# TASK GOAL:
Please output every record below exactly as written, leaving out any pictures.

..............................

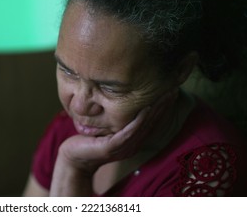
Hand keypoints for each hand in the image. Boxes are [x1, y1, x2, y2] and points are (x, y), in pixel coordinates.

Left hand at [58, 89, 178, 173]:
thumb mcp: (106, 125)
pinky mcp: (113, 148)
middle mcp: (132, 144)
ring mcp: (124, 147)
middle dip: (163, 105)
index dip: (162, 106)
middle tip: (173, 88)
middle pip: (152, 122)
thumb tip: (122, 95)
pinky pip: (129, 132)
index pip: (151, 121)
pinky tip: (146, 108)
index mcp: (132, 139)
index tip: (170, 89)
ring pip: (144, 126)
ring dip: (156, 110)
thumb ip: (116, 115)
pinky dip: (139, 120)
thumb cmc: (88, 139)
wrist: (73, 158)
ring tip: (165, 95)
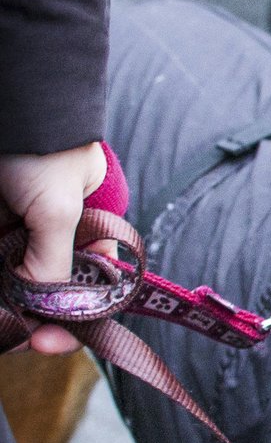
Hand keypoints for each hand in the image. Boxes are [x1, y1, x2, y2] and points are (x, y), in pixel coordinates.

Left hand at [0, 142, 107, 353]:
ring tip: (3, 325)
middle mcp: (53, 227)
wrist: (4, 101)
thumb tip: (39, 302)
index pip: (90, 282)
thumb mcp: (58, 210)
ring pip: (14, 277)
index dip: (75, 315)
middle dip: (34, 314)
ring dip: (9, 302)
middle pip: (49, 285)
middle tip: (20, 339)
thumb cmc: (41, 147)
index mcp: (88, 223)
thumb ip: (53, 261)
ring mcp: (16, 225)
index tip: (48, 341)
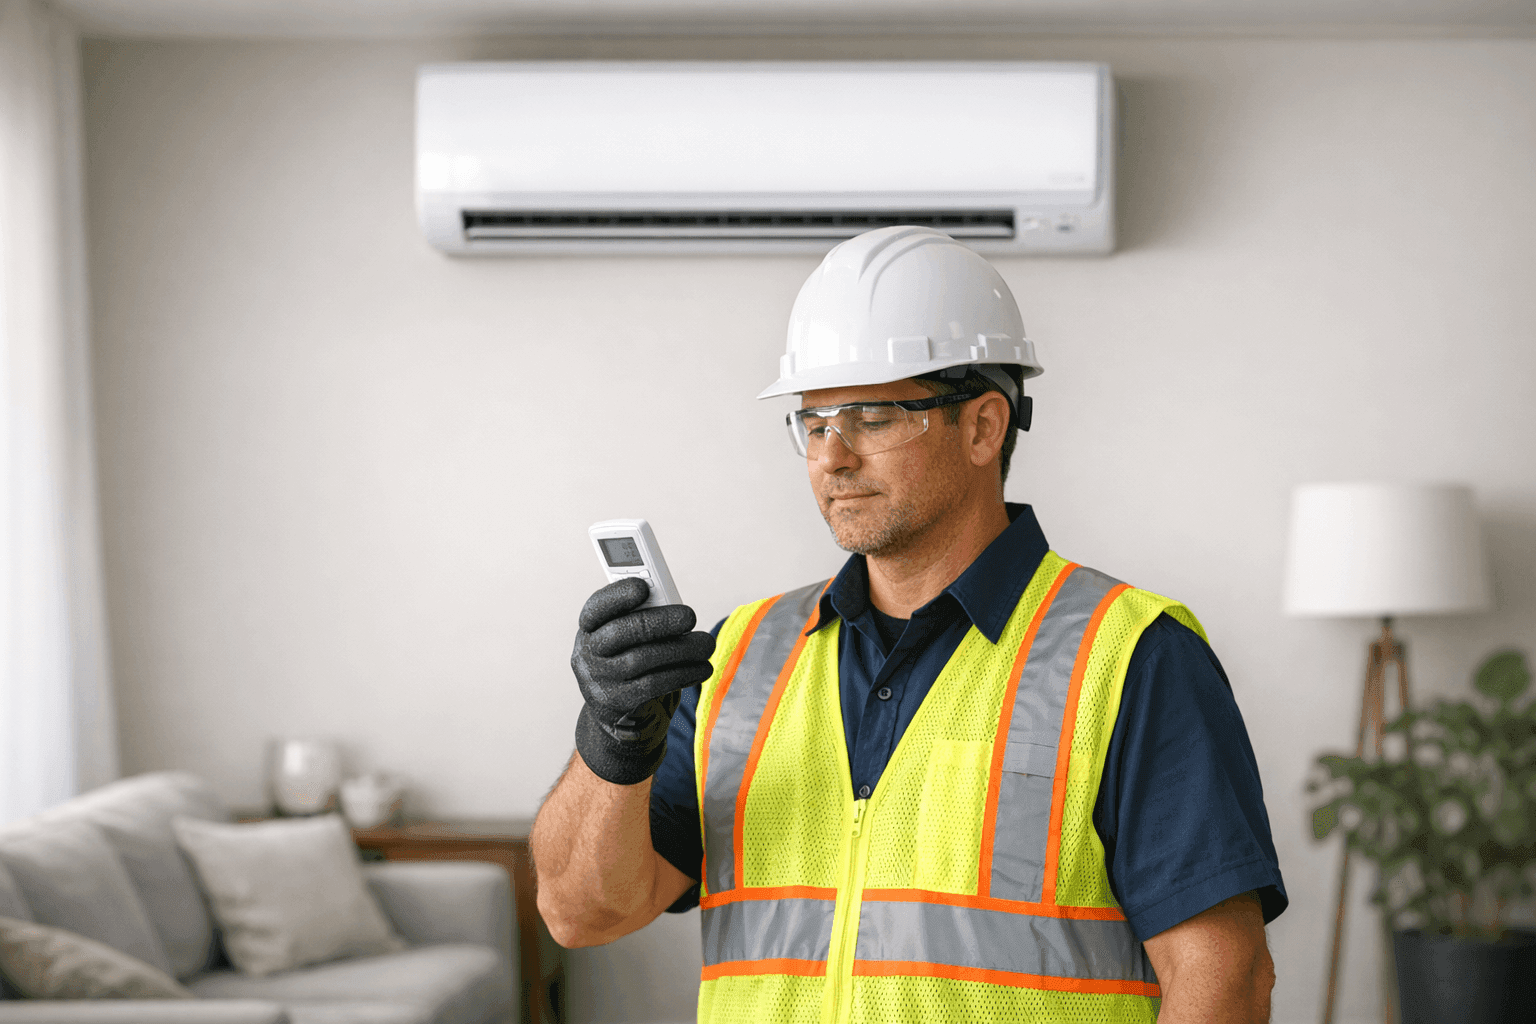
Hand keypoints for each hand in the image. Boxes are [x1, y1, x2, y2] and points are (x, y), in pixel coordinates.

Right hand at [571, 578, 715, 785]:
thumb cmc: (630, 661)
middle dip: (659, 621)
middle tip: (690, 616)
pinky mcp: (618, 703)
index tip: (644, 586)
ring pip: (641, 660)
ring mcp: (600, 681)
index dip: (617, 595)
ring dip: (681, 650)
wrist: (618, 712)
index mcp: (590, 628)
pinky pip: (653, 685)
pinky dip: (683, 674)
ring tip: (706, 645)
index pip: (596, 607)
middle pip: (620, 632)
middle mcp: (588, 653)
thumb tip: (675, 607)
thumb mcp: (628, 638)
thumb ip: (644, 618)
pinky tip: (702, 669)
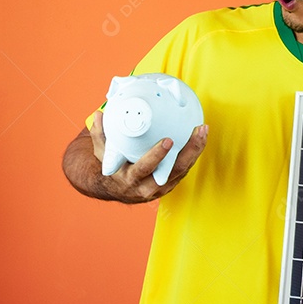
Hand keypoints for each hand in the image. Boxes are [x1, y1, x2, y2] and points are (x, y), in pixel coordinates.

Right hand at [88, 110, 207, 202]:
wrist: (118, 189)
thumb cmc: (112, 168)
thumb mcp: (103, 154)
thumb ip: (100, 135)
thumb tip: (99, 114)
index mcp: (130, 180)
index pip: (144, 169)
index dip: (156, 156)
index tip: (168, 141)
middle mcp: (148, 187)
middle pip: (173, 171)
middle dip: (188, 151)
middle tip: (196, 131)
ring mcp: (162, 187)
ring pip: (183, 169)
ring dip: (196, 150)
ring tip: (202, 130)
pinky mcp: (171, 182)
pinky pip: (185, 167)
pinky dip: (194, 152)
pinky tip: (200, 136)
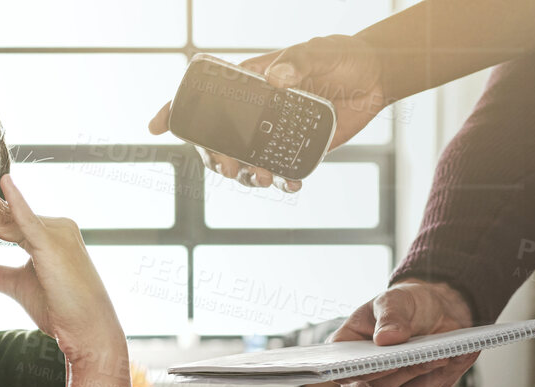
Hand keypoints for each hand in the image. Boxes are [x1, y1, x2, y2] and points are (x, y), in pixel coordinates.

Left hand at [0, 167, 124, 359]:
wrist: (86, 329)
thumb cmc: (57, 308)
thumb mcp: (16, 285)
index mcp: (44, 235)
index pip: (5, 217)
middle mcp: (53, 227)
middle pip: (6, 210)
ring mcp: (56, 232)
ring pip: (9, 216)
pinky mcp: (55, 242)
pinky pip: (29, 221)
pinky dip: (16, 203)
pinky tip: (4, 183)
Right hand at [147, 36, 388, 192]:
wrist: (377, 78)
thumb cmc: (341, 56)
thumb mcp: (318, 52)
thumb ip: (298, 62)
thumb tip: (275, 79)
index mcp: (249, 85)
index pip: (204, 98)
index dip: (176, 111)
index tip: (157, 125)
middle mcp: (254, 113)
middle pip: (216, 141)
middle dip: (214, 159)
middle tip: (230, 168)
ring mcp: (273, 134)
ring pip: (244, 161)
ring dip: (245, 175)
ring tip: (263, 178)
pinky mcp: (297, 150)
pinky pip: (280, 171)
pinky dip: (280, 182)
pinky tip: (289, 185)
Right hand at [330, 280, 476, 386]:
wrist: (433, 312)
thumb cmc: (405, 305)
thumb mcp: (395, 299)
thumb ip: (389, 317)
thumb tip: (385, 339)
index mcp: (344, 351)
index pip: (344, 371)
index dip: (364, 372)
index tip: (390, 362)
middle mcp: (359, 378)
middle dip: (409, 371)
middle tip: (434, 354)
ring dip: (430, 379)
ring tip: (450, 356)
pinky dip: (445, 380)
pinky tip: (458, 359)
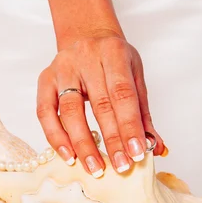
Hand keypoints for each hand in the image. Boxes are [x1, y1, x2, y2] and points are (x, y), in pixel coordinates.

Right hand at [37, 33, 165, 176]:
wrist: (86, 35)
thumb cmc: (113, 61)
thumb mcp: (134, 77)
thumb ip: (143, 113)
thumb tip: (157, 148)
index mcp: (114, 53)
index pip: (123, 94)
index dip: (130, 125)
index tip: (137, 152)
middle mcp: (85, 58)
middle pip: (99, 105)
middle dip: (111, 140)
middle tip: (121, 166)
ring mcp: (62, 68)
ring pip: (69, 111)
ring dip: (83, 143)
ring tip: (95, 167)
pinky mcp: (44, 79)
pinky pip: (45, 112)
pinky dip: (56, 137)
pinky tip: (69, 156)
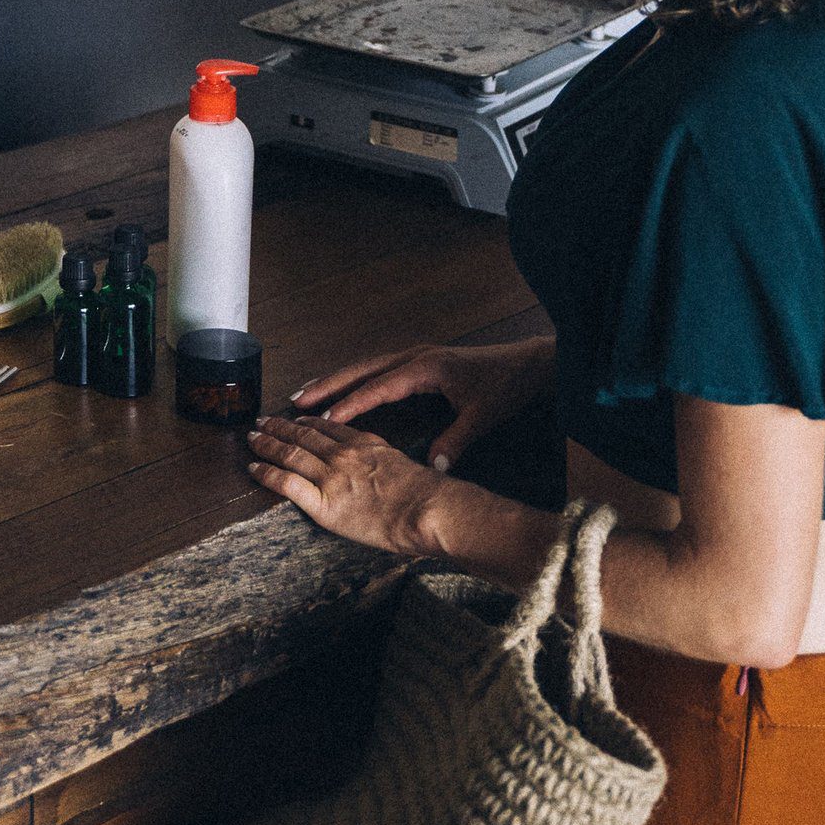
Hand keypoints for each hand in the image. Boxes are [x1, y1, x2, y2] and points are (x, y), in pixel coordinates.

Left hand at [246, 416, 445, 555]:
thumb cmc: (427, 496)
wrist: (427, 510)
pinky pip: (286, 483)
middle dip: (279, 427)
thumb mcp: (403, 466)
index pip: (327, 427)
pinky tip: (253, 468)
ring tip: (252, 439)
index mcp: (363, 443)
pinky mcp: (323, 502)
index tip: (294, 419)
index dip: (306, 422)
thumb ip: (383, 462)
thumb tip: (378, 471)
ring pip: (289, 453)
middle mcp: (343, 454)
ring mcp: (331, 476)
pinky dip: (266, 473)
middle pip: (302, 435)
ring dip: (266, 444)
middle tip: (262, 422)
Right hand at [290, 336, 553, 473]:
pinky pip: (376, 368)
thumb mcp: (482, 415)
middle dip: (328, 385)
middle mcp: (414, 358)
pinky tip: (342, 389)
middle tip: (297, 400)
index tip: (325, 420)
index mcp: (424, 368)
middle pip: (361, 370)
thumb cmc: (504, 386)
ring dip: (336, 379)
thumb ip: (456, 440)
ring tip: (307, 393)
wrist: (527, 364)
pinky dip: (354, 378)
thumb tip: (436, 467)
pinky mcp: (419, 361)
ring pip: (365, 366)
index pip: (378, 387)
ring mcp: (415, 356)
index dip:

..............................

# ANSWER TO THE EXERCISE:
Hand keypoints for each hand in the image. Boxes are [x1, y1, x2, y2] and points are (x, y), in pixel coordinates.

Left hand at [58, 89, 178, 173]:
thumb mcp: (106, 125)
pinky mcp: (113, 148)
middle mcp: (132, 144)
ring mcp: (124, 147)
middle dip: (163, 105)
index dip: (162, 106)
middle tip: (173, 88)
middle pip: (152, 122)
thumb tip: (122, 95)
pinky pip: (129, 132)
index pip: (151, 121)
pinky tip: (146, 108)
index mcp: (132, 139)
index tip: (170, 89)
ring pip: (144, 126)
ring dip: (156, 110)
thumb ip: (116, 115)
pinky dip: (139, 120)
thumb cmc: (88, 139)
wrist: (73, 158)
ring tip: (165, 95)
Hand keypoints for each hand in the image. Boxes are [x1, y1, x2, y2] and points are (x, y), in pixel coordinates.

Left hand at [0, 142, 107, 353]:
ring tip: (3, 325)
middle mcp: (53, 227)
wrist: (4, 101)
thumb tip: (39, 302)
index pip: (90, 282)
thumb mcp: (58, 210)
ring pip: (14, 277)
index dip: (75, 315)
middle dip: (34, 314)
ring dip: (9, 302)
middle pip: (49, 285)
middle tip: (20, 339)
thumb cmc: (41, 147)
index mcp: (88, 223)
thumb ip: (53, 261)
ring mcp: (16, 225)
index tip: (48, 341)
Hand keypoints for each hand in the image. Boxes are [x1, y1, x2, y2] and points are (x, y), in pixel coordinates.

Right hand at [571, 578, 715, 785]:
thumb cmc: (630, 661)
middle dip: (659, 621)
middle tip: (690, 616)
pinky mcp: (618, 703)
index tip: (644, 586)
ring pip: (641, 660)
ring mcp: (600, 681)
index dip: (617, 595)
ring dip: (681, 650)
wrist: (618, 712)
index mcp: (590, 628)
pinky pip: (653, 685)
pinky dip: (683, 674)
ring tip: (706, 645)
index pip: (596, 607)
middle pip: (620, 632)
middle mcp: (588, 653)
thumb tip: (675, 607)
thumb mcp: (628, 638)
thumb ip: (644, 618)
pinky tip: (702, 669)
Hand keypoints for each hand in the image. Boxes are [x1, y1, x2, y2] and points are (x, y), in pixel coordinates.

Right hand at [88, 110, 207, 202]:
wrist: (118, 189)
thumb cmc: (112, 168)
thumb mcp: (103, 154)
thumb ip: (100, 135)
thumb tip: (99, 114)
index mcp: (130, 180)
index pip: (144, 169)
index dip: (156, 156)
index tip: (168, 141)
middle mcp: (148, 187)
middle pip: (173, 171)
middle dip: (188, 151)
middle tip: (196, 131)
ring mcp: (162, 187)
ring pip: (183, 169)
ring dip: (196, 150)
ring tip: (202, 130)
pinky mcp: (171, 182)
pinky pip: (185, 167)
pinky dip: (194, 152)
pinky tip: (200, 136)
Hand keypoints for each hand in the image. Boxes are [x1, y1, x2, y2] and points are (x, y), in pixel coordinates.

Left hand at [0, 167, 124, 359]:
wrist: (86, 329)
thumb cmc: (57, 308)
thumb mcp: (16, 285)
index mcp: (44, 235)
index pip: (5, 217)
middle mcp: (53, 227)
middle pip: (6, 210)
ring mcp: (56, 232)
ring pip: (9, 216)
pinky mcp: (55, 242)
pinky pip: (29, 221)
pinky dip: (16, 203)
pinky tip: (4, 183)
Right hand at [147, 36, 388, 192]:
wrist: (377, 78)
thumb cmc: (341, 56)
thumb mcp: (318, 52)
thumb ip: (298, 62)
thumb tip: (275, 79)
index mcp: (249, 85)
index pip: (204, 98)
index dip: (176, 111)
index tip: (157, 125)
middle mcp: (254, 113)
middle pip: (216, 141)
middle dip: (214, 159)
middle tip: (230, 168)
ring mcp: (273, 134)
ring pip: (244, 161)
ring dip: (245, 175)
ring tip: (263, 178)
pinky mcp: (297, 150)
pinky pip: (280, 171)
pinky dip: (280, 182)
pinky tip: (289, 185)
Right hand at [330, 280, 476, 386]:
wrist: (433, 312)
thumb cmc: (405, 305)
thumb mcp: (395, 299)
thumb ip: (389, 317)
thumb tip: (385, 339)
index mcp: (344, 351)
index pip: (344, 371)
index dip: (364, 372)
index tip: (390, 362)
middle mcp: (359, 378)
middle dip: (409, 371)
middle tip: (434, 354)
ring dip: (430, 379)
ring tip: (450, 356)
pinky dip: (445, 380)
pinky tip: (458, 359)
Hand keypoints for each hand in the image. Boxes are [x1, y1, x2, y2] and points are (x, y), in pixel coordinates.

Right hand at [37, 33, 165, 176]:
wrist: (86, 35)
thumb cmc: (113, 61)
thumb mcp: (134, 77)
thumb ip: (143, 113)
thumb tip: (157, 148)
index mcp: (114, 53)
index pip: (123, 94)
index dip: (130, 125)
index tip: (137, 152)
middle mcp: (85, 58)
middle pip: (99, 105)
middle dip: (111, 140)
middle tip: (121, 166)
ring mcp: (62, 68)
ring pip: (69, 111)
ring dip: (83, 143)
ring tip: (95, 167)
pinky mcp: (44, 79)
pinky pip: (45, 112)
pinky dip: (56, 137)
pinky tip: (69, 156)
Hand keypoints for each hand in the image. Boxes are [x1, y1, x2, y2] and points are (x, y), in pixel coordinates.

Left hand at [246, 416, 445, 555]:
thumb cmc: (427, 496)
wrist: (427, 510)
pinky pip: (286, 483)
middle dip: (279, 427)
thumb mcp: (403, 466)
index pip: (327, 427)
pinky tip: (253, 468)
ring tip: (252, 439)
index mcp: (363, 443)
pinky mcp: (323, 502)
index tip: (294, 419)
index dip: (306, 422)
thumb ip: (383, 462)
thumb tip: (378, 471)
ring pip: (289, 453)
middle mcp: (343, 454)
ring mcp: (331, 476)
pinky dip: (266, 473)
middle pip: (302, 435)
ring dip: (266, 444)
middle tip: (262, 422)
Right hand at [290, 336, 553, 473]:
pinky pip: (376, 368)
thumb mcp: (482, 415)
middle dip: (328, 385)
middle mcp: (414, 358)
pinky tip: (342, 389)
middle tip: (297, 400)
index tip: (325, 420)
index mcp: (424, 368)
middle pip: (361, 370)
thumb cmc: (504, 386)
ring dip: (336, 379)
thumb ip: (456, 440)
ring tip: (307, 393)
wrist: (527, 364)
pinky dip: (354, 378)
thumb tip: (436, 467)
pinky mcp: (419, 361)
ring pip: (365, 366)
index pip: (378, 387)
ring mcp: (415, 356)
index dip:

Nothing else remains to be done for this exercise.